I have wondered if that's true, and if so, is it more like a merge, or more like a Jekyll/Hyde thing.

[epistemic status: amusing (to me) exploration.  not perfectly serious, but I don't completely disavow it either. ]

The naivety in simplistic Utilitarian assumptions is quite compatible with sociopathy.  The whole point is that the future is so much larger than the present, that small changes in future probabilities are worth large sacrifices in current experience.  This makes it VERY easy to convince yourself that your instrumental power increase benefits trillions of future humans, justifying 'most any behavior you want.

Part of what utilitarianism is about is that you are not supposed to make decisions because you feel sad when others feel sad but instead of following emotions make rational calculations. 

If your point is "most humans who are utilitarianism don't really follow through on rational calculation but let emotions drive them, so there's no problem", it would make sense to make it more explicit. 

There's no difference between applying the principles of utilitarianism to the book and being a sociopath in your definition.
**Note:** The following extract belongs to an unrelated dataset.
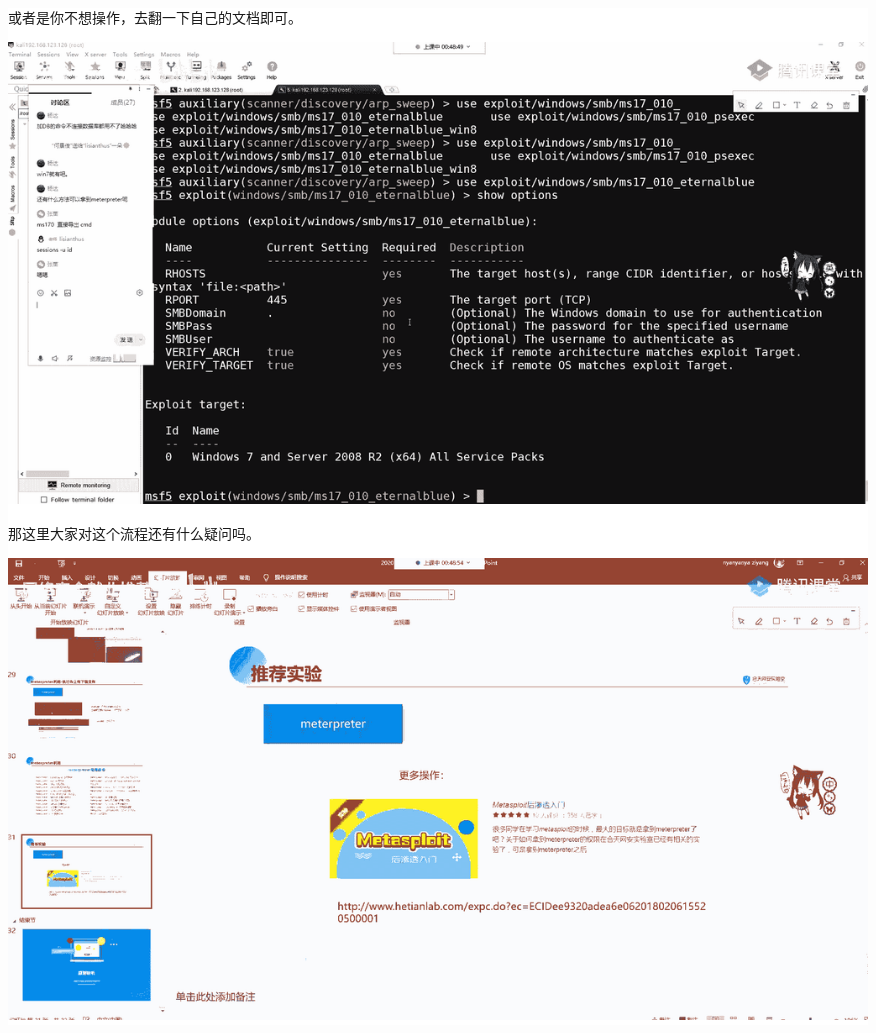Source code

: 或者是你不想操作，去翻一下自己的文档即可。

![](img/6bea3ceee54c62aef97063025f7c581f_79.png)

那这里大家对这个流程还有什么疑问吗。

![](img/6bea3ceee54c62aef97063025f7c581f_81.png)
Let's say you have the scenario: 'There's on person who's alive and suffering, you can either help them or help 1 trillion future people and you don't feel any emotional empathy toward those 1 trillion future people'. Who should you help? Normal people decide to help the one person who's alive and suffering because they have empathy for them. The longtermist pitch, on the other hand, suggests that this is wrong and future people should be valued just as much as present people and people should not lead themselves to get blinded by that empathy.